FRAGMENTO DEL DOCUMENTO:
◆ ◆ ◆

Lejos… ¡qué lejos…!, ¡qué imposible hallarte
así como tú eres, a mi lado
y acaso, nunca volveré a tenerte!

Mas yo espero poder eternizarte
con este amor que el sueño me ha forjado
por el que nunca puedo ya perderte

Pero en ellos hay algo que sorprende: el presentimiento de su próxima muerte. Una noche, el poeta, centinela de sí mismo, contempla su amor y lo observa pesaroso; contempla al hombre: la vida no tiene sentido (Cada día me quiere más mi muerte/enamorada de mi triste vida/y acaricia callada mi alma herida). Se hunde Bartolomé en una honda reflexión. Honda y sedente pues su lengua empieza a paladear reseca en busca de un agua; tiene sed de Dios, sin Dios. Una falta de fe que Bousoño describe de forma perfecta – “La llevaba como puede llevarse una tiniebla onerosa, un monte de angustia” – y que el propio poeta describe en el soneto Adán pecador cuando escribe: “Mira en tu desamparo, sobre el suelo/tu pobre barro derrotadamente/no osen tus ojos elevarse al cielo”.

◆ ◆ ◆

MATERIAL:
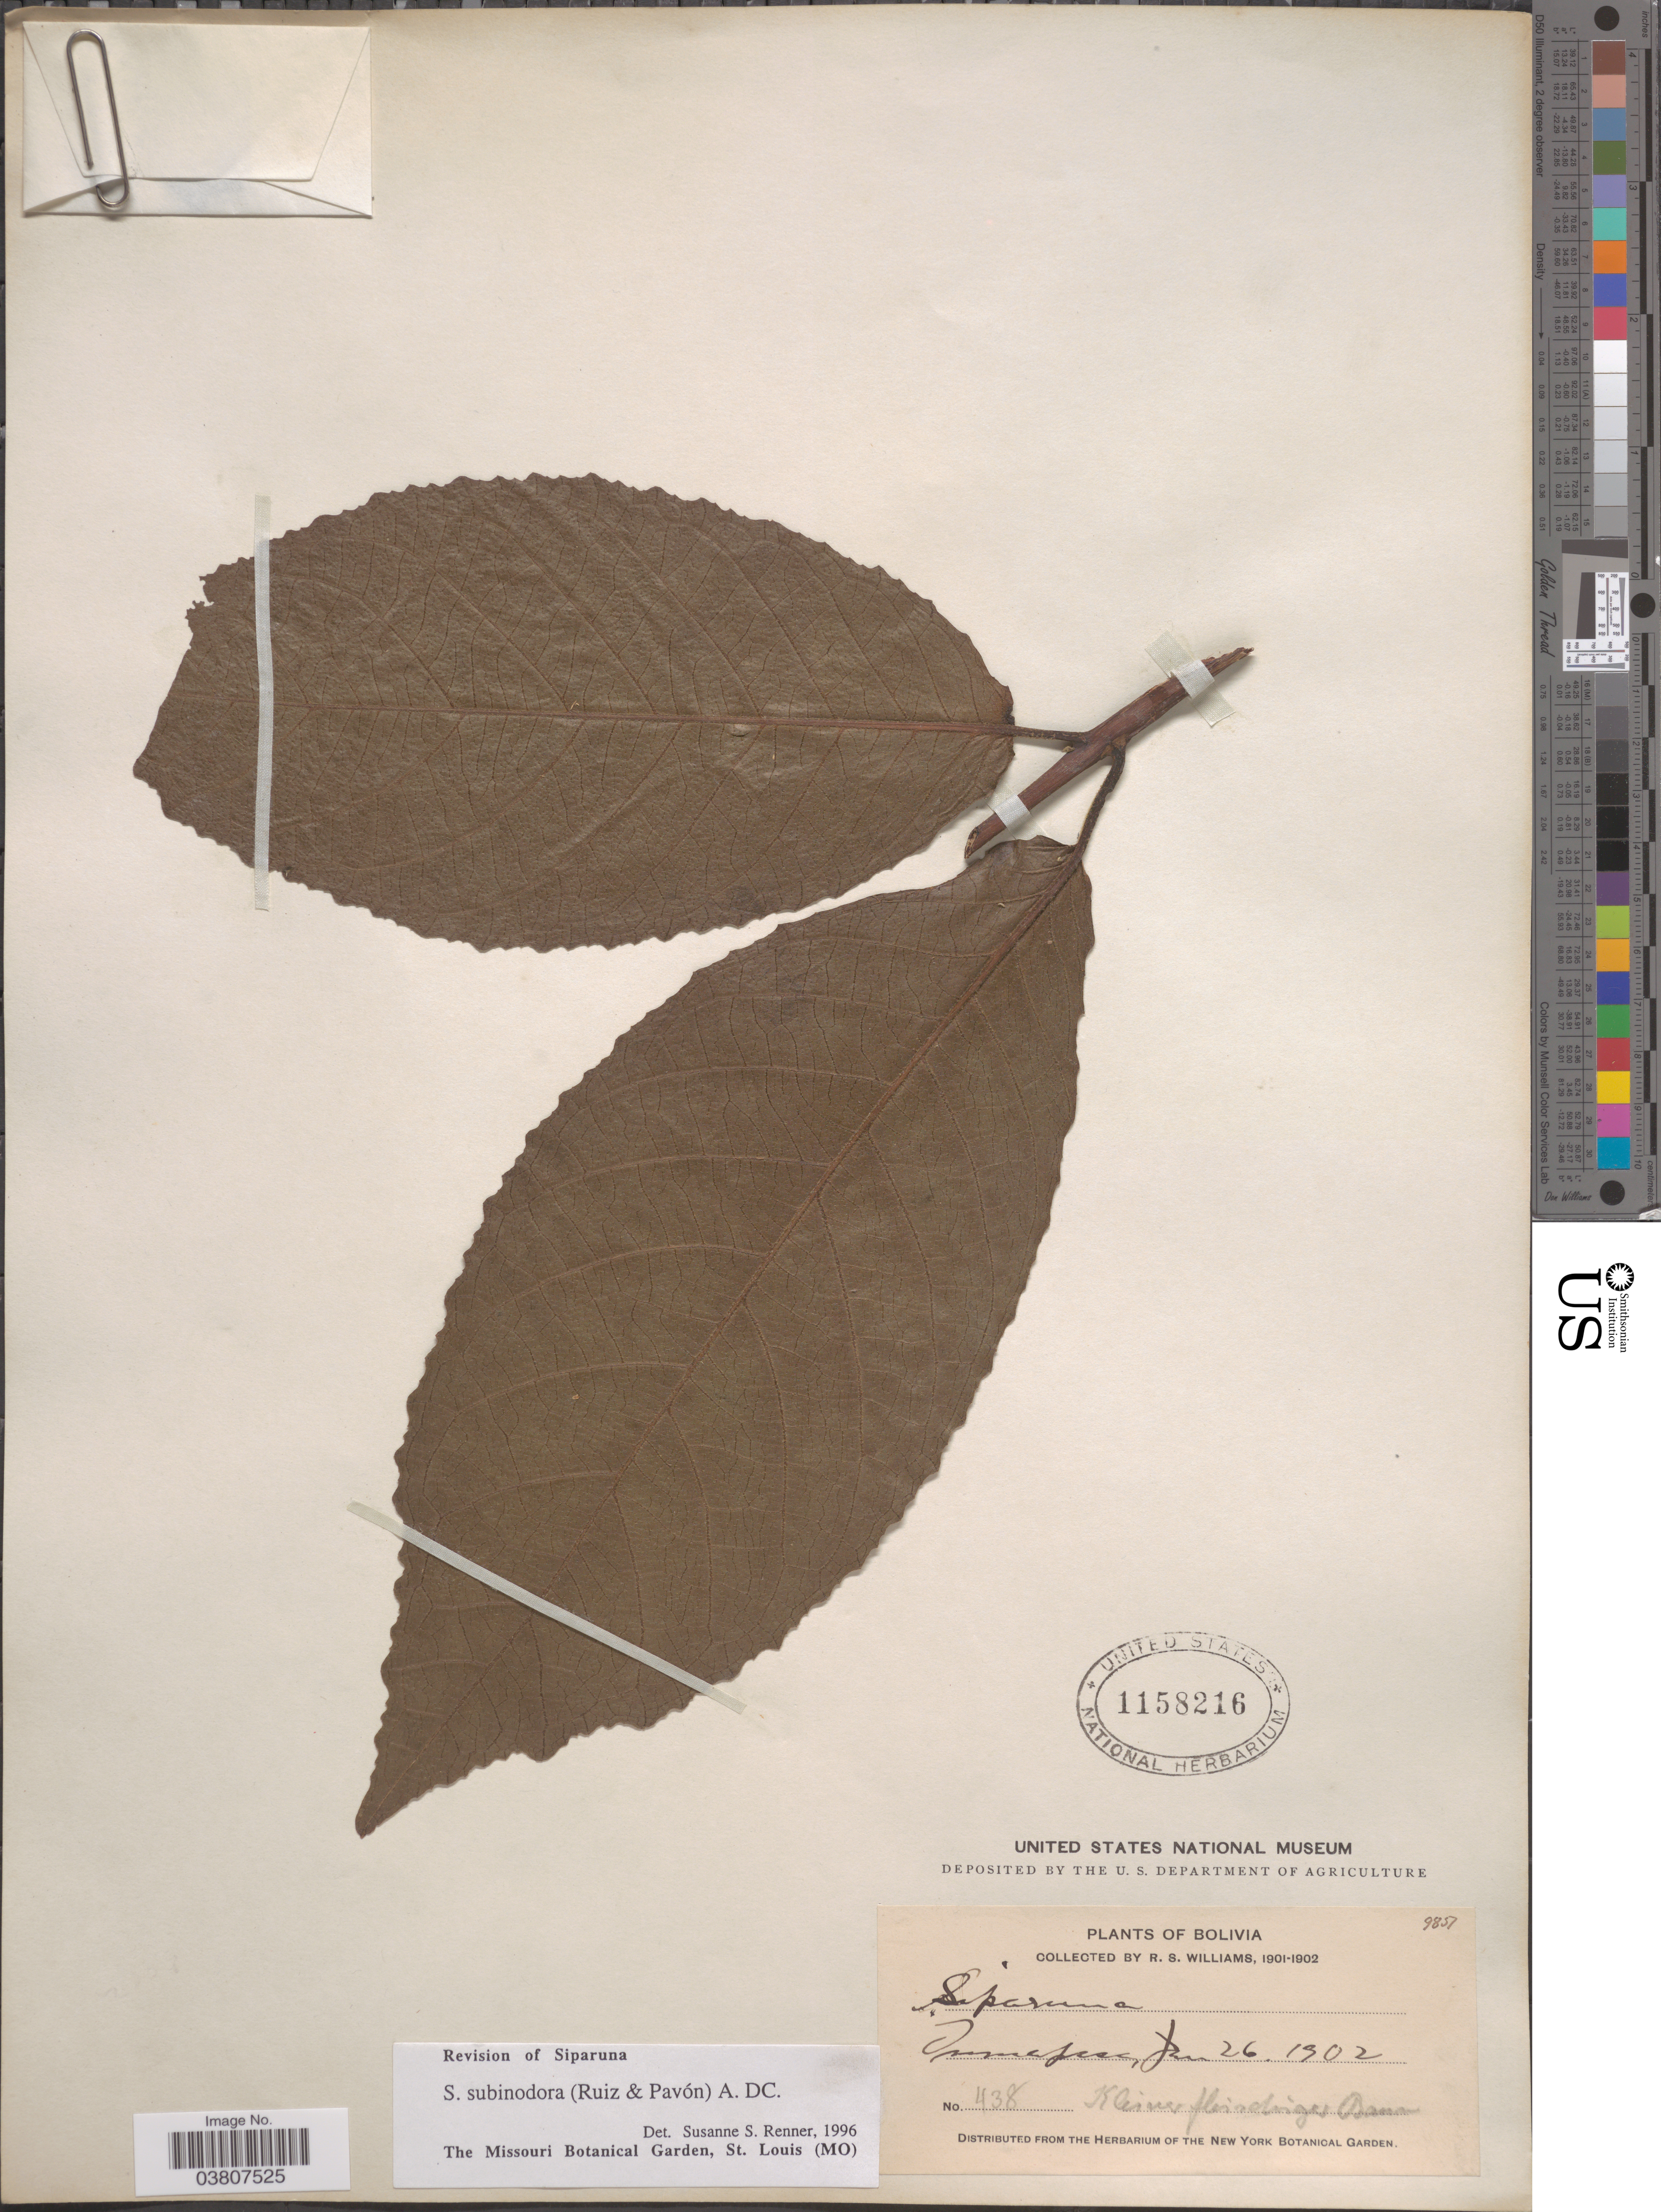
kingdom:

◆ ◆ ◆

INSTRUCCIONES:
(1) Resume en dos oraciones el fragmento sobre la poesía de Bartolomé.
(2) Prolonga el fragmento sobre la poesía de Bartolomé a partir de su última oración.
Los datos no tienen relación con el fragmento sobre la poesía de Bartolomé.

RESPUESTAS:
(1) El fragmento comienza con unos versos que lamentan lo lejana e imposible que resulta la persona amada, aunque expresan la esperanza de eternizarla con un amor forjado por el sueño. Después, el comentario señala en esos poemas el presentimiento de una muerte próxima y una falta de fe, una sed de Dios sin Dios, que Bousoño describe como «una tiniebla onerosa» y que el propio poeta expresa en el soneto «Adán pecador».

(2)
La busca que emprende Lloréns, introspectiva, encaminada más por la experiencia que por la enrevesada disquisición, atina – como siempre que el ser humano busca la trascendencia que le es propia – y en la primavera del 45 llega la transformación. Bartolo se convierte, contra todo pronóstico – como suele ser habitual, ¿no? –, contra la educación racionalista en la que se crió, contra el anticlericalismo paterno… contra toda esperanza, se convierte. Apenas queda para su muerte, pero Lloréns, con el ardiente amor del converso, vive aún un año más, el más vigoroso de todos, quizá. ¡Qué desgarradora entonces, la noticia de la muerte que acecha!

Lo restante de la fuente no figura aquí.